I need to add that the OFED packages belongs to the System Environment/Libraries RPM group and they are not installed by default apart from the openib and libibverbs and of course kernel package. That's all for now and next time I'm going to describe how to work with it.

Tuesday, July 1, 2008

RHEL and Infiniband - hardware intro

In my two previous articles, I summarized a few facts about the Infiniband support in RHEL distros and included protocols - you can go through them from the following links - RHEL and Infiniband support and Infiniband, RDP, SDP.... Let's be more particular now.
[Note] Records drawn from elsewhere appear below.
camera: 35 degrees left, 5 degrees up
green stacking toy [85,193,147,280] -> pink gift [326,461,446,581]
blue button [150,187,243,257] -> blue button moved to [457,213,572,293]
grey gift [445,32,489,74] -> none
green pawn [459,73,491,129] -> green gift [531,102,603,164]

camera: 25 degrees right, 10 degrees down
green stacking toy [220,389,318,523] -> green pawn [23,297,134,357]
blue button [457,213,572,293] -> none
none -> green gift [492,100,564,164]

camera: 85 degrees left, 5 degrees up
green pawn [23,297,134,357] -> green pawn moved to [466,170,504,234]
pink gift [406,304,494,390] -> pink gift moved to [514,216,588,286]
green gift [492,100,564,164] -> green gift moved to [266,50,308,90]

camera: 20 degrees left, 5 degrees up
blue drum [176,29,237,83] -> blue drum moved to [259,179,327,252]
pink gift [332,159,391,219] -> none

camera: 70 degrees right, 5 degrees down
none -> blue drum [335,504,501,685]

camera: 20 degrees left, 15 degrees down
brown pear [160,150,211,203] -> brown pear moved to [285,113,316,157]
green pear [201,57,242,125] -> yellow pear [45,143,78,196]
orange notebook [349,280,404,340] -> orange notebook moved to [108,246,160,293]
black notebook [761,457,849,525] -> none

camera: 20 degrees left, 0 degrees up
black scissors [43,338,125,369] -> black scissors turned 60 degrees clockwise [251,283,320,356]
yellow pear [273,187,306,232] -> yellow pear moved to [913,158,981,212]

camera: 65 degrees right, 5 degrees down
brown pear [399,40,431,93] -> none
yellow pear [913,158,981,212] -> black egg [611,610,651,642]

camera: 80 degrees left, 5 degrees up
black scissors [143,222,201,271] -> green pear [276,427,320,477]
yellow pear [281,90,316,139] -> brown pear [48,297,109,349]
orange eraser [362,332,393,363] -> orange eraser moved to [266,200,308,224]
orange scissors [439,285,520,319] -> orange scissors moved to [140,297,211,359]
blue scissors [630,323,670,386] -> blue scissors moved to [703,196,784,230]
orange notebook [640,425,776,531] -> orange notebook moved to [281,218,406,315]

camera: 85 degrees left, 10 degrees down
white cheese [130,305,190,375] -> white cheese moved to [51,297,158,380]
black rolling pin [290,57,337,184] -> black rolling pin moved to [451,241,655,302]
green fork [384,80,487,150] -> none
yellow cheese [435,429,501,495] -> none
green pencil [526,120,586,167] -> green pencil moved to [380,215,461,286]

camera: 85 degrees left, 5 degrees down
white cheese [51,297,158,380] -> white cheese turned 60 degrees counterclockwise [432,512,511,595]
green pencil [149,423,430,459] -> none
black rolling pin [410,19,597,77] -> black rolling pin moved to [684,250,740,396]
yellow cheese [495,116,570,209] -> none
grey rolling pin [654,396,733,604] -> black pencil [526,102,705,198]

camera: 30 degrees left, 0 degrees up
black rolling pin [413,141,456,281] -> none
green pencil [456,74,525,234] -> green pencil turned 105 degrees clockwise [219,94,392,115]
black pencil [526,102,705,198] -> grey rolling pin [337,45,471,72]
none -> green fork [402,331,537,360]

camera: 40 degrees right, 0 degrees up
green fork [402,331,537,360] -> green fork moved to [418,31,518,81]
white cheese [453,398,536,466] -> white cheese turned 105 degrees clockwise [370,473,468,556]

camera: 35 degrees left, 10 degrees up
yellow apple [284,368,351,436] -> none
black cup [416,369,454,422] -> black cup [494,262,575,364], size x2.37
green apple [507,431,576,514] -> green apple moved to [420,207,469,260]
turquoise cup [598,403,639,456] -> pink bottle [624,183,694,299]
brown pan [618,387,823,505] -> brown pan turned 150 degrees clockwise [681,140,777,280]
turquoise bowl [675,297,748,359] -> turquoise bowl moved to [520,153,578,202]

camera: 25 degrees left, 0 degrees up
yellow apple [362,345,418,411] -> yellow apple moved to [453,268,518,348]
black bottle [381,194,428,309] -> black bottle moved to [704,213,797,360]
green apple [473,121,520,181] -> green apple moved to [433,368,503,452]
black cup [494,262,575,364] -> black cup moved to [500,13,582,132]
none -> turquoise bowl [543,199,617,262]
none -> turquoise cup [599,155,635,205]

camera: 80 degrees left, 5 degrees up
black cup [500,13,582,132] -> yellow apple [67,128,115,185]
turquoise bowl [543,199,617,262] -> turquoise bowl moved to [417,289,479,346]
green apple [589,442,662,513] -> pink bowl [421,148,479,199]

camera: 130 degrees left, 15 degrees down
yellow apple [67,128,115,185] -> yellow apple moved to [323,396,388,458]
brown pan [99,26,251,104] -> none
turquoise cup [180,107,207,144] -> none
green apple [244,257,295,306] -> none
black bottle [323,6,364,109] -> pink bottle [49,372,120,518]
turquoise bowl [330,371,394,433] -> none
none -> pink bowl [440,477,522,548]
My scenario was based on two servers Sun Fire X4200 M2 and one Infiniband (IB) switch Sun IB Switch 9P. The servers had installed Infiniband host channel adapters (HCA) Sun Dual Port 4x IB HCA to be able to communicate over the IB fabric. The switch provides nine IB compliant ports at dual speeds of 4X/12X what means that each port is able to deliver of 10/30Gbit raw bandwidth. What surprised me was that the switch management is like at the SUN SPARC midrange servers. Yes, it is ALOM and it is perfect because you can use the same interface and similar commands you are used to. By the way, the switch chassis looks like a regular SUN server.

The switch is equipped with the IB subnet manager (SM) which is required to initialize the IB hardware and to allow the communication over the IB fabric. Each IB subnet has to have at least one and each has unambiguous identifier (ID) over the fabric. To be complete, the fabric comprises defined subnets. In my opinion, the IB SM seems to be working like ARP cache and DHCP server in LANs. Each HCA in a fabric is globally identified with so-called node GUID which is like WWN in FC or MAC in LAN. The switch has own GUID as well. The ports of HCA have so-called port GUID. Now, when one HCA or its port want to communicate with another one in the subnet we need to have assigned some network address. This address is called LID or local identifier and the IB SM is in charge of assigning it to the members of the subnet. The conclusion is the LIDs are available inside the subnet only and the GUIDs are routable over the subnets of fabric.

But one thing confused me a bit. When you configure the switch you will need to remember setting its blueprint otherwise you will ask for trouble. I'm going to write about it in the next part.